* **About this task**:
Answer these questions from the Walmart anti-corruption passage below:
1. On or around what date did Walmart publish its International Anti-Corruption Policy and Procedures?
2. Whom did China Subsidiary's policy exclude from the definition of "government official"?
3. What was the title of the one-page document Walmart circulated to its subsidiaries on or around June 11, 2009?

[Excerpted passage]

Walmart published its International Anti-Corruption Policy and Procedures on or around March 21, 2005, and distributed them to the Company’s foreign markets. In or around November 2005, the implementation of Walmart’s anti-corruption compliance program was formally put on hold until further notice.”
Thereafter, the order contains relevant to Mexico, China, India and Brazil similar to the above-described DOJ allegations. As it relates to China, the order finds:
“Between in or around 2006 to in or around early 2011, China Subsidiary’s internal audit team identified certain weaknesses in anti-corruption related internal accounting controls. In January 2006, it observed: China Subsidiary’s draft anti-corruption policy and procedures were inconsistent with the policy adopted by Walmart in or around March 2005; China Subsidiary’s policy excluded employees of state-owned and state-controlled enterprises from the definition of “government official;” and formal anti-corruption training at China Subsidiary had not yet been provided and most Chinese managers were unfamiliar with the FCPA and misunderstood the concept of facilitating payments. Other anti-corruption related internal accounting controls weaknesses at China Subsidiary observed by China Subsidiary internal audit included lack of TPI retention procedures and lack of a charitable donation policy. Although internal audit raised recurring issues during this time period, China Subsidiary’s anti-corruption related internal accounting controls were not improved until in or around April 2011.”
Under the heading “Walmart’s Subsequent Anti-Corruption Compliance Programs,” the order finds:
“Although certain Walmart executives discussed revising the anti-corruption policy and procedures shortly after their publication in March 2005, the Company did not announce the launch of a “new and enhanced” anti-corruption program until on or around February 8, 2007. The program would feature a revised policy, new procedures, and improved auditing and investigative protocols—with an emphasis on training and TPI due diligence. Its rollout was scheduled to begin two months later and conclude in or around 2008.
Walmart published the revised anti-corruption program as Company policy on or around December 12, 2008. However, this policy was not sufficiently implemented at that time. Shortly thereafter, Walmart appointed Walmart Compliance Employee as the Company’s first vice president of international compliance and tasked him with updating the anti-corruption compliance program.
In or around April 2009, Walmart informed its foreign subsidiaries that it would soon promulgate anti-corruption standards that would be more flexible and easier and quicker to implement. Instead of taking a centralized approach, each country would be required to devise its own program based on the standards. On or around June 11, 2009, Walmart circulated to the 10 subsidiaries a one-page document entitled Global Anti-Corruption Standards that: 1) summarized the FCPA; 2) acknowledged that in certain instances Walmart may provide gifts, meals, travel, and entertainment to government officials; 3) noted that the standards applied to TPIs; and 4) provided contact information for the Company’s global ethics office. The markets were instructed to design and implement risk-based internal accounting controls, procedures, and training to ensure the standards were met.

[/Excerpted passage]
[Records]

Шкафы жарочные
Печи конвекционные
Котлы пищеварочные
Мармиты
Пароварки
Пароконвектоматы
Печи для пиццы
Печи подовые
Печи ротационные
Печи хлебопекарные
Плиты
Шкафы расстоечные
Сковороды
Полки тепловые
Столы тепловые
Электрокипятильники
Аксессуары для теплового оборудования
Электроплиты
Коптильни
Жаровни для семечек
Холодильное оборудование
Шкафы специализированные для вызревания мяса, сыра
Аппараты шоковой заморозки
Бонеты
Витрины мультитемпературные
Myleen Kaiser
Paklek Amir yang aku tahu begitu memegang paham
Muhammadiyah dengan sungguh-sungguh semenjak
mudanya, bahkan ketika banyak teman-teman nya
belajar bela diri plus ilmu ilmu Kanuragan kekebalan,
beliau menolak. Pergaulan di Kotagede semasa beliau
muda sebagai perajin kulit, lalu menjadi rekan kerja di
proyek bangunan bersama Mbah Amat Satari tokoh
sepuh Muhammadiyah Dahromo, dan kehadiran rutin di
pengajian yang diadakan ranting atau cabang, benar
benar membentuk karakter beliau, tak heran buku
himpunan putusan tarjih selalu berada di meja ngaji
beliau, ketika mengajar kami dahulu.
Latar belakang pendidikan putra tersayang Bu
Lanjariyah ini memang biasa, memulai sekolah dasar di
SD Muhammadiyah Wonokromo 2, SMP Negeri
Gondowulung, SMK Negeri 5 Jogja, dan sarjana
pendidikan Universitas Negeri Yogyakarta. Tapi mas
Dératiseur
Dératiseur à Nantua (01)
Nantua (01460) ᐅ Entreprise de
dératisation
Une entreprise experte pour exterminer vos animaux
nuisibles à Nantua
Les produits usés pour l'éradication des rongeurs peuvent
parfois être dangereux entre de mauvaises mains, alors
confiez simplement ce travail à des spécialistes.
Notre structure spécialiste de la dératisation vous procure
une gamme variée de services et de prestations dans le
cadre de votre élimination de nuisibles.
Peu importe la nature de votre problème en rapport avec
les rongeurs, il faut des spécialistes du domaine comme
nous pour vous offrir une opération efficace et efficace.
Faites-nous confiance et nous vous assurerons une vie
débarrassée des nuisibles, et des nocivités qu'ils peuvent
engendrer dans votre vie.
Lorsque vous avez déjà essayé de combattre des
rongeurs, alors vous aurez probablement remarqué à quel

[/Records]
[Records]

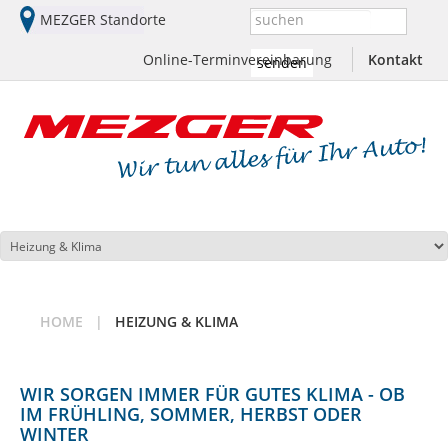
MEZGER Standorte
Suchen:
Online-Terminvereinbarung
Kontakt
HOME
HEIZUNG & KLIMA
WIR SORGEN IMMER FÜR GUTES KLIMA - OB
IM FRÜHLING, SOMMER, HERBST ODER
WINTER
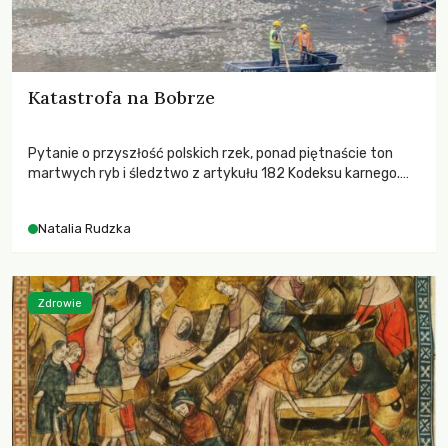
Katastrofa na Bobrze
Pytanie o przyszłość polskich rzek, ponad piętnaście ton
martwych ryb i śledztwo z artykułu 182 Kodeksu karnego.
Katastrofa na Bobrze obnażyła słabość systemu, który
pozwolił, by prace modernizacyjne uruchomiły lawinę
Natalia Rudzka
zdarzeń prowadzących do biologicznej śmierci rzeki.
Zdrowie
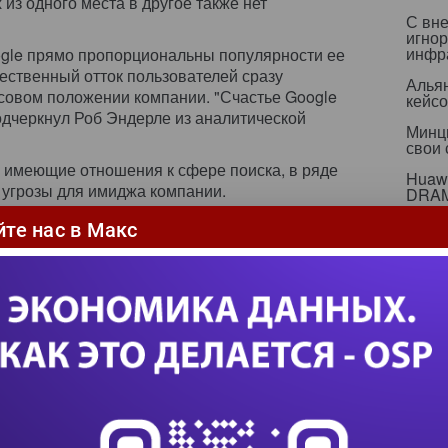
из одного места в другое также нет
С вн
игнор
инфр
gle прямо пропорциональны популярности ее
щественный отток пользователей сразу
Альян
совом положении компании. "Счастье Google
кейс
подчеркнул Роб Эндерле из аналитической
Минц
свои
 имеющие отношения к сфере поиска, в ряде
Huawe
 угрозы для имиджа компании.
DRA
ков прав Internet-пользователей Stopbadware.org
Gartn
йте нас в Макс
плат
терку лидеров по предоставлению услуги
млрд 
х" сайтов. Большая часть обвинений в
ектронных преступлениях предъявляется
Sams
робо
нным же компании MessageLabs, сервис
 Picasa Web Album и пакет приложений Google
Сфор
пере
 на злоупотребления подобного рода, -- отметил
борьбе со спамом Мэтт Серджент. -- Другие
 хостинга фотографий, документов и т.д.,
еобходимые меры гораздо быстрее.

[/Records]

* **Solved exercise**:
1. On or around March 21, 2005.
2. Employees of state-owned and state-controlled enterprises.
3. Global Anti-Corruption Standards.